Sample size functions
NORM1_SIZE(d, 1−β, tails, α) | minimum sample size required to obtain power of at least 1−β in a one-sample normal test when d = Cohen’s effect size |
NORM2_SIZE(mm, s1, s2, 1−β, tails, α, nratio) | minimum sample size required to obtain power of at least 1−β in a two-sample normal test when mm = |μ2−μ1| and s1 and s2 are the corresponding population standard deviations |
BINOM_SIZE(p0, p1, 1−β, tails, α) | minimum sample size required to obtain power of at least 1−β in a one-sample binomial test when p0 = probability of success on a single trial based on the null hypothesis, p1 = expected probability of success on a single trial |
CORREL1_SIZE(r0, r1, 1−β, tails, α) | minimum sample size required to obtain power of at least 1−β in a one sample correlation test using the Fisher transformation when r0 = population correlation (based on the null-hypothesis), r1 = effect size (observed correlation) |
T1_SIZE(d, 1−β, tails, α, iter, prec) | minimum sample size required to obtain power of at least 1−β in a one-sample t-test when d = Cohen’s effect size |
T2_SIZE(d, 1−β, tails, α, nratio, iter, prec) | minimum sample size required to obtain power of at least 1−β in a two-sample t-test when d = Cohen’s effect size |
VAR1_SIZE(ratio, 1−β, tails, α) | minimum sample size required to obtain power of at least 1−β in a one-sample variance test where ratio = (effect size) |
VAR2_SIZE(ratio, 1−β, tails, α, nratio) | minimum sample size required to obtain power of at least 1−β in a two-sample variance test where ratio = (effect size) |
tails = # of tails: 1 or 2 (default), α = alpha (default = .05), iter and prec as for the noncentral distribution functions, nratio = the size of the second sample divided by the size of the first sample (default = 1) or negative of a specific value for the size of the second sample; default for 1−β = .80.
************
[INSTRUCTION 1]: In the sample size functions text, what is the default value of alpha?
[INSTRUCTION 2]: Please rewrite the entries from their first line through the line containing "spazio per le", replacing "cuffie" with "auricolari" and leaving all else unchanged.
The text and the entries come from unrelated sources.
************
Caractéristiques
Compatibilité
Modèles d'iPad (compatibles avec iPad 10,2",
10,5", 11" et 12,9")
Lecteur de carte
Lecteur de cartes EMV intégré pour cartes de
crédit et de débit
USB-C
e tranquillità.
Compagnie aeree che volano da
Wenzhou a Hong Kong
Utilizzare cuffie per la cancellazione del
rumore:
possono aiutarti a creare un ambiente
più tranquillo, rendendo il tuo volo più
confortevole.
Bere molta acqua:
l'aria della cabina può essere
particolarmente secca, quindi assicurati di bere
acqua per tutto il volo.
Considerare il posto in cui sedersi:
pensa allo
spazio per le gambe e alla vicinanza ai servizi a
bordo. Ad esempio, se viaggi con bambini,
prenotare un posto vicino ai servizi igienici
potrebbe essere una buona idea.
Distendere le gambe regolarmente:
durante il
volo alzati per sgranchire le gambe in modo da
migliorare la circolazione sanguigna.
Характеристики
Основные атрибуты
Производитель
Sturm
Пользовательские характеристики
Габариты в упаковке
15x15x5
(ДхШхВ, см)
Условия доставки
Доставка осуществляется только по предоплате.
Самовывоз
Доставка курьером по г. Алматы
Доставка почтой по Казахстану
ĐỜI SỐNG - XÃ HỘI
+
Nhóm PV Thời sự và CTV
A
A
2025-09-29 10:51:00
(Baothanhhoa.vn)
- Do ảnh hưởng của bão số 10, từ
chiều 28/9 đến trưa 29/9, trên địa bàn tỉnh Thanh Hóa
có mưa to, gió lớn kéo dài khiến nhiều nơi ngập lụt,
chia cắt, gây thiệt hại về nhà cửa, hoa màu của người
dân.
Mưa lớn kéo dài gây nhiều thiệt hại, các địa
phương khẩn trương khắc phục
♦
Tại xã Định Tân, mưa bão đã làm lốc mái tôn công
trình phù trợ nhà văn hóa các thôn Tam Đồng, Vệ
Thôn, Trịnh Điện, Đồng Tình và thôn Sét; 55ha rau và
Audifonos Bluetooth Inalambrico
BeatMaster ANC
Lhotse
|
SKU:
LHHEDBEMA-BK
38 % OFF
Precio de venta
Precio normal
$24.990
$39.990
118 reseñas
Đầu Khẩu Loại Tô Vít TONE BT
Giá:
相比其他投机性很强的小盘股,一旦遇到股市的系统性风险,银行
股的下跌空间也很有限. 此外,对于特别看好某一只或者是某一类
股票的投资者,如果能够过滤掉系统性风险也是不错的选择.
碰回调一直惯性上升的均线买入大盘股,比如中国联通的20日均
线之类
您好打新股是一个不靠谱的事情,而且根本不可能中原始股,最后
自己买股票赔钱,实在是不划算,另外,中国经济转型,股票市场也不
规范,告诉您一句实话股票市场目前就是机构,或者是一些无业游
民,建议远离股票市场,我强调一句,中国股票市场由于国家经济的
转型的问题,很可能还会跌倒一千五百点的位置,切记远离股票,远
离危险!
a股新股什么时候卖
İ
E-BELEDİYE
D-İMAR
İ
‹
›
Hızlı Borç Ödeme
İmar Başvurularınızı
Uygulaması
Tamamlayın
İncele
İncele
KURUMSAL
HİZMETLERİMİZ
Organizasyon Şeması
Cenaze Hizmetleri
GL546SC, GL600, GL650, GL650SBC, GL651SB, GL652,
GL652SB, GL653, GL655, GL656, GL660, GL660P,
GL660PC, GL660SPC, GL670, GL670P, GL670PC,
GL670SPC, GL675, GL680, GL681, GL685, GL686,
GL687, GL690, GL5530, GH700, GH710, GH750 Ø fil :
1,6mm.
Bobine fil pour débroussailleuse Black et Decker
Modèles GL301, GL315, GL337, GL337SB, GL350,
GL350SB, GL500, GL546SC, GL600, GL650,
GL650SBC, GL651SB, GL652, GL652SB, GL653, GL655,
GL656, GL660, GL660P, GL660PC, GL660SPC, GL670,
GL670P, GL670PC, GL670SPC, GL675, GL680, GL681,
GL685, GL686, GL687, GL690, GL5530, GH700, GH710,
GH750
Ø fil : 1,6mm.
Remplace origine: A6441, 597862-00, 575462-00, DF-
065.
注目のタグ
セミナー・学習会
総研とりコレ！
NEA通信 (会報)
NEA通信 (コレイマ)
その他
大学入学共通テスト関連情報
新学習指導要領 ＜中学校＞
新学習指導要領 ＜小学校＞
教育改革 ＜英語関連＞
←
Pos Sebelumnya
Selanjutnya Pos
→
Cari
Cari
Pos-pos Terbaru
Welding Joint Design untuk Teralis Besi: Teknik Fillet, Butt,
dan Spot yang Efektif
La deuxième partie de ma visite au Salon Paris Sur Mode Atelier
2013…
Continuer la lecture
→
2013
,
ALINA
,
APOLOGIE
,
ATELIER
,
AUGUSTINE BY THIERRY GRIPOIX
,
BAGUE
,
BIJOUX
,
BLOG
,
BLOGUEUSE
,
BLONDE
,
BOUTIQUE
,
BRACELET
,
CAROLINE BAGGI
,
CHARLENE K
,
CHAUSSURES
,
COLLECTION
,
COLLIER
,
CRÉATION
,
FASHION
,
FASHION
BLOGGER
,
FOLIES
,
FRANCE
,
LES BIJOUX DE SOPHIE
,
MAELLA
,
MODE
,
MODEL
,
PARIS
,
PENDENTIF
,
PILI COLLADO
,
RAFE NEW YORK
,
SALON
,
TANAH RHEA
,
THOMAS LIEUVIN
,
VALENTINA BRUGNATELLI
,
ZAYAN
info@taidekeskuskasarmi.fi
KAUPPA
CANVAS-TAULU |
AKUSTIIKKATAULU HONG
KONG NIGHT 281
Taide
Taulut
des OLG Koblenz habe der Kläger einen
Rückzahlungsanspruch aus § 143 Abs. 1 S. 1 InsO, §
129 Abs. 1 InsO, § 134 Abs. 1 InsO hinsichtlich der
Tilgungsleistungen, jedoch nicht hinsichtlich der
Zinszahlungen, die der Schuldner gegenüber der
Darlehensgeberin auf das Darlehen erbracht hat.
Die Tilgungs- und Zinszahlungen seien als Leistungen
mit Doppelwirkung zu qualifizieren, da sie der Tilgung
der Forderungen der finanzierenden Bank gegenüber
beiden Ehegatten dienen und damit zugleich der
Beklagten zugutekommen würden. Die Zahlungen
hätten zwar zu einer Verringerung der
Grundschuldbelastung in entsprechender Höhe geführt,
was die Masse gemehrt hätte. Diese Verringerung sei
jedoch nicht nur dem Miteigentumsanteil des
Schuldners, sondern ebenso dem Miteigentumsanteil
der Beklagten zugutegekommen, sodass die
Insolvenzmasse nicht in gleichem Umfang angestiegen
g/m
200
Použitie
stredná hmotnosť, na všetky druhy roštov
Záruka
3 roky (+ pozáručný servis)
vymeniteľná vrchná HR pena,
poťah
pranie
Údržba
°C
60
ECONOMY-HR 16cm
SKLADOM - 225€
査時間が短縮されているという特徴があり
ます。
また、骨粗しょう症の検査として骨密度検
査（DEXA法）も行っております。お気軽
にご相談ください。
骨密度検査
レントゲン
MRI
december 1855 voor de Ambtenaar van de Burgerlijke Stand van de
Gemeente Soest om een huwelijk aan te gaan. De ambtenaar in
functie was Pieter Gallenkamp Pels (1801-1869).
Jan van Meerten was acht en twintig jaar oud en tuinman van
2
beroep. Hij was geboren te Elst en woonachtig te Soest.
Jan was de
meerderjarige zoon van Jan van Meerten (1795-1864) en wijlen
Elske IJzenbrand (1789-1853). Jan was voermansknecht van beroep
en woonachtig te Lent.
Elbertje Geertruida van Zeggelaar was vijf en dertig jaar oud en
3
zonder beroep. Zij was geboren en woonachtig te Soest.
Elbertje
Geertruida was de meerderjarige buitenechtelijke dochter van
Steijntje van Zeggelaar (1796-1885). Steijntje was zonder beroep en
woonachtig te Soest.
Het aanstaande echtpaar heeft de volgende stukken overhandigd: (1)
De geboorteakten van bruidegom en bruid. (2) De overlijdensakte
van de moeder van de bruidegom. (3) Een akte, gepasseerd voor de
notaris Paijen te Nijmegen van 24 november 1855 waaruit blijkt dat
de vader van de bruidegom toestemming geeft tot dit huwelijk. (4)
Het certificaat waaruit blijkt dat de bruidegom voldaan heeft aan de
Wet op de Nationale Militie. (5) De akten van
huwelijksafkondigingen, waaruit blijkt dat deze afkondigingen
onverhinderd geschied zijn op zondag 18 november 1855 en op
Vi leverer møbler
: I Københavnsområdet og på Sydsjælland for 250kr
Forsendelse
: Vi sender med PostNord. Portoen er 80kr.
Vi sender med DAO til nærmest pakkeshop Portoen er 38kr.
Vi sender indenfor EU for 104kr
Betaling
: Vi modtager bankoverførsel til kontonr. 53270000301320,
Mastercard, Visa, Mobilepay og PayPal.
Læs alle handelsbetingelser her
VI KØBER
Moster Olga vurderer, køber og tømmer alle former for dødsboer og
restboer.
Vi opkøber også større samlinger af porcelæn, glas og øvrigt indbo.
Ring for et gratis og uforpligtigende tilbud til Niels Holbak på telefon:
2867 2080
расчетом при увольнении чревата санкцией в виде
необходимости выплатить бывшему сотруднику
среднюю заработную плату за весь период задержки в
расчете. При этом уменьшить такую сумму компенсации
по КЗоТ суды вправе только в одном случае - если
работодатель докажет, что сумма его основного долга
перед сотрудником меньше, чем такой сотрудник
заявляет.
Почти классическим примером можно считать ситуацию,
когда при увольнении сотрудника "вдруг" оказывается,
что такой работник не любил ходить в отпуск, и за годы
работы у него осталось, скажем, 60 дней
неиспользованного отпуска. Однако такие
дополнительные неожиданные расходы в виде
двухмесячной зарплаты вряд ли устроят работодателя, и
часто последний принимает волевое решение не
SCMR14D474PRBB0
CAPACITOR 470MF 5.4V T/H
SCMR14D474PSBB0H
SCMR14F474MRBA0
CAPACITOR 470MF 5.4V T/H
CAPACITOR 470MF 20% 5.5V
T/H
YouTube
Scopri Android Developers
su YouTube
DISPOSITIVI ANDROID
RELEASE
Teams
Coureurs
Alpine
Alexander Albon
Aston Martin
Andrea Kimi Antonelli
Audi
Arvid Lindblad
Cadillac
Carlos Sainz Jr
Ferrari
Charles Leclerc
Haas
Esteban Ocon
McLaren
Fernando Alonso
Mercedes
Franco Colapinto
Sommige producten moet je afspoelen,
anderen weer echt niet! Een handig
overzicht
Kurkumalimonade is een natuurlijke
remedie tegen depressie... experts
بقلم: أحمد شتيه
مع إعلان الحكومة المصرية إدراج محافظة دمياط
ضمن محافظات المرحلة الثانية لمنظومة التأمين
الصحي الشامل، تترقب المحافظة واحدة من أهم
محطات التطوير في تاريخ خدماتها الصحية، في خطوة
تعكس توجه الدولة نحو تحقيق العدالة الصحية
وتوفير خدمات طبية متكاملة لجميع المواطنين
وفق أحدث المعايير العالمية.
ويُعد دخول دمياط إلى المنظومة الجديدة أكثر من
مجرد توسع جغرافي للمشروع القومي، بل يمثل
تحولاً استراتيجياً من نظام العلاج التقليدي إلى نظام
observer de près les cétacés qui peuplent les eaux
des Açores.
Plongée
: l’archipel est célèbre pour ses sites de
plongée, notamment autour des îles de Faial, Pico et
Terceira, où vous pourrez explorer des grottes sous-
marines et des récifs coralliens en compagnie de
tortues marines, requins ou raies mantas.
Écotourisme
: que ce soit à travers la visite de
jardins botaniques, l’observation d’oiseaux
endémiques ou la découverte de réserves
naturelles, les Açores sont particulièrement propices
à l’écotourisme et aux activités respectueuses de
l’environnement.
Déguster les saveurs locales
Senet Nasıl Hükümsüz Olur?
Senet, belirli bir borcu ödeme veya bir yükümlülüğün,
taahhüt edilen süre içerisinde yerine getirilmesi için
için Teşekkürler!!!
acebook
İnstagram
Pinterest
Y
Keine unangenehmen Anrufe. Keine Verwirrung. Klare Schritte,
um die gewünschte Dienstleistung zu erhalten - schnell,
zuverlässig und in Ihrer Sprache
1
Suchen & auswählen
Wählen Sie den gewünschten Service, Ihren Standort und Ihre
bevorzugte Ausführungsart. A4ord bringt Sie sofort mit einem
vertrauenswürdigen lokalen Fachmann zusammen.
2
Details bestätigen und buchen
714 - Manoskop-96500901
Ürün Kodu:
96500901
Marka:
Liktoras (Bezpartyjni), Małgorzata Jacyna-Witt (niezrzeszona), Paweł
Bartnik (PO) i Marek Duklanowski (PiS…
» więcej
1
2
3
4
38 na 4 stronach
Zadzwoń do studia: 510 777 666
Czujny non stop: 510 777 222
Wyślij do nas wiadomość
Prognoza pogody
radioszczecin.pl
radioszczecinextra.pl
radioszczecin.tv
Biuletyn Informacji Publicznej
************
[EXPECTED OUTPUT 1]: .05

[EXPECTED OUTPUT 2]:
Caractéristiques
Compatibilité
Modèles d'iPad (compatibles avec iPad 10,2",
10,5", 11" et 12,9")
Lecteur de carte
Lecteur de cartes EMV intégré pour cartes de
crédit et de débit
USB-C
e tranquillità.
Compagnie aeree che volano da
Wenzhou a Hong Kong
Utilizzare auricolari per la cancellazione del
rumore:
possono aiutarti a creare un ambiente
più tranquillo, rendendo il tuo volo più
confortevole.
Bere molta acqua:
l'aria della cabina può essere
particolarmente secca, quindi assicurati di bere
acqua per tutto il volo.
Considerare il posto in cui sedersi:
pensa allo
spazio per le gambe e alla vicinanza ai servizi a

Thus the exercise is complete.